Requirement –
Where a line of the entries holds the string "lines", copy that line.

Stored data
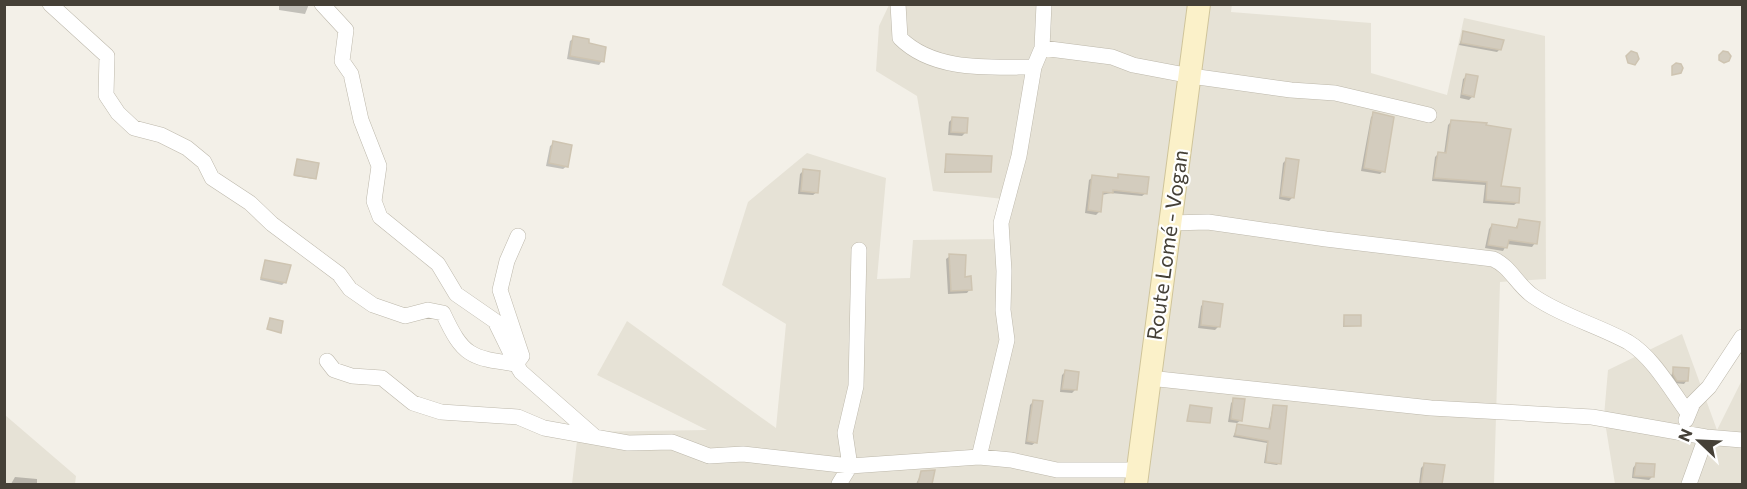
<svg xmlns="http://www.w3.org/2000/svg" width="1747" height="489" font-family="Commissioner,sans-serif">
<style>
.residential{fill:#e6e2d6}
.shadow{fill:#0003}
.building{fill:#d3ccbe;stroke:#cec4b1;stroke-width:1.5}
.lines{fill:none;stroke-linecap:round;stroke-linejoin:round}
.minor-casing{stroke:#bdb8ab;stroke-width:16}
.secondary-casing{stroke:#cfc49a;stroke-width:24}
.minor{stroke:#fff;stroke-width:15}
.secondary{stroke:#fbf1c9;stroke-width:22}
.labels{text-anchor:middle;stroke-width:4.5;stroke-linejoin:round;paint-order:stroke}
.street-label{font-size:21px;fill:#454037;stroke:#fff}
</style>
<rect width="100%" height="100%" fill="#f3f0e8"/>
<path class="residential" d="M1232,4L1231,12L1371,23V73L1447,95L1464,18L1545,36L1546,279L1500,282L1494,484H572L578,432L707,430L597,375L627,321L776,428L786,324L722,285L748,202L807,153L886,178L877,279L910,278L913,240L1005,239L1012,200L933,191L917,96L876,71L879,26L889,5Z
M1682,334L1717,430L1742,380V484H1615L1604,416L1608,370Z
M5,415L76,476L75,484H5Z"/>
<path class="shadow" d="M279,4H309L305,14L279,10Z
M1464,33L1500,49L1497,52L1459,45Z
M574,38L587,45L602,61L599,65L567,59L570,41Z
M1467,76L1473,96L1469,100L1460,98L1463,79Z
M1374,114L1383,171L1380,174L1361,171L1371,117Z
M953,118L965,133L962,136L948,135L949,122Z
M1452,121L1499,188L1518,202L1514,205L1483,203L1485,185L1432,181L1435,157L1439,153L1444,154L1448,125Z
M554,143L567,166L563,169L546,166L550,146Z
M947,156L989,172L944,173Z
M1286,160L1293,197L1289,201L1279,199L1283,163Z
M298,161L315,178L313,179L294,176Z
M803,171L817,192L813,195L798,194L800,174Z
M1119,175L1146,193L1142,196L1111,193L1102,195L1100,211L1096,215L1085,213L1089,180L1093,177L1115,179Z
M1519,221L1535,243L1532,247L1507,244L1503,251L1485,248L1489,229L1492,225L1515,229Z
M950,256L970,289L967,293L948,294L946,259Z
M266,261L285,282L282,285L260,280Z
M1204,303L1219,326L1215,330L1198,328L1201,306Z
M1344,316L1359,326L1343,327Z
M1674,369L1687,380L1684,384L1674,383L1670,378Z
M1065,372L1075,390L1072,393L1060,392L1062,375Z
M1234,400L1241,420L1237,423L1228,422L1231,403Z
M1034,401L1036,442L1032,445L1025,444L1030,405Z
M1273,406L1279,463L1277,465L1264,463L1267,443L1233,437L1238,425L1268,430Z
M1190,407L1208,422L1187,421Z
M1425,464L1443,467L1441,484H1419L1421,468Z
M1636,464L1653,476L1649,480L1632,478L1633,468Z
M933,471L931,484H916L922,472Z
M15,477L37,479V484H11Z"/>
<path class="building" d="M1463,31L1504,40L1501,50L1461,43Z
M573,36L589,39V43L606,47L604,62L570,56Z
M1631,51L1637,53L1639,59L1635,65L1628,63L1626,56Z
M1723,51L1728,52L1731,56L1729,61L1724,63L1719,60V55Z
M1676,63L1681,64L1683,68L1681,73L1672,75V66Z
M1466,74L1478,76L1474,97L1462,94Z
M1373,112L1394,117L1385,172L1364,168Z
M952,117L968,118L967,133L951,132Z
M1451,120L1487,123L1486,125L1511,129L1501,186L1520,188L1519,203L1486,200L1487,182L1434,178L1438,152L1446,153Z
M553,141L572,145L568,167L549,163Z
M946,154L992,156L991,172H945Z
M1286,158L1299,160L1294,198L1281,196Z
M297,159L319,163L316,179L294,175Z
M803,169L820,171L818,193L801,191Z
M1118,174L1149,177L1147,194L1113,190V193L1103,192L1101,212L1088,210L1092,175L1118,178Z
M1519,219L1540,222L1537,244L1509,240L1507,248L1488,245L1492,224L1517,228Z
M949,254L966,255L965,277L971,276L972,290L951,291Z
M265,260L291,265L286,283L261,278Z
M1203,301L1223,304L1220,327L1201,325Z
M1344,315H1361V326H1344Z
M270,318L283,321L281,333L267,329Z
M1673,367L1689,368L1688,381H1677L1673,374Z
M1065,370L1079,372L1077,390L1062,389Z
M1233,398L1245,399L1242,421L1231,419Z
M1033,400L1043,401L1037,443L1027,441Z
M1190,405L1212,408L1210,423L1187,421Z
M1273,405L1287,406L1281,464L1266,462L1268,441L1235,435L1237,424L1270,429Z
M1424,463L1445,465L1442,484H1421Z
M1636,463L1655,464L1654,477L1634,476Z
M935,470L932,484H918L921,471Z"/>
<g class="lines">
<g class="minor-casing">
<path id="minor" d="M50,4L107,56L106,95L118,113L134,128L161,135L187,148L204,162L212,178L250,203L272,224L339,274L350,289L373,305L405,316L428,310L443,313C463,356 470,358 516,364L521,372L594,436
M322,4L346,30L342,61L351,74L361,120L379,166L374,201L380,217L438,264L456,294L495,321L516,364L522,356L500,290L507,261L518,236
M898,4L900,38C934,72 990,67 1034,67
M1042,48L1112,57L1133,65L1191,76L1291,90L1335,93L1429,115
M1170,223L1208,222L1326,239L1493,259C1510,266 1517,285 1533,296C1562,316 1597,325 1628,342C1653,357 1671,390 1688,413
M327,361L334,370L352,376L382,378L413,403L441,412L518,417L544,428L628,443L672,442L709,456L743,454L850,466L979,457L1011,460L1057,470H1137
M1149,378L1431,408L1592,417L1706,437L1742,440
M1686,420L1693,403L1709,387L1742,337
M979,457L1007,340L1003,310L1004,271L1001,223L1019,156L1034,67L1042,48L1044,4
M839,484L850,466L845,433L856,386L859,250
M1689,484L1706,437"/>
</g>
<g class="secondary-casing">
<path id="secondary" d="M1136,484L1199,4"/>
</g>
<use href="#minor" class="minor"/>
<use href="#secondary" class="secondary"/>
</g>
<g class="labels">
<g class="street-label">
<text transform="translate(1168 245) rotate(-82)" y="7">Route Lomé - Vogan</text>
</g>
</g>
<rect width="1747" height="489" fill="none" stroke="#454037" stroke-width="12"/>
<g transform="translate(1699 441) rotate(293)" stroke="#ffffff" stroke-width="4.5" paint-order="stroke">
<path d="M0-4.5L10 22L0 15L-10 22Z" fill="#454037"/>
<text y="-9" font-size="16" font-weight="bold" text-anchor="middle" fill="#454037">N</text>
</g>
</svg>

Task answer –
.lines{fill:none;stroke-linecap:round;stroke-linejoin:round}
<g class="lines">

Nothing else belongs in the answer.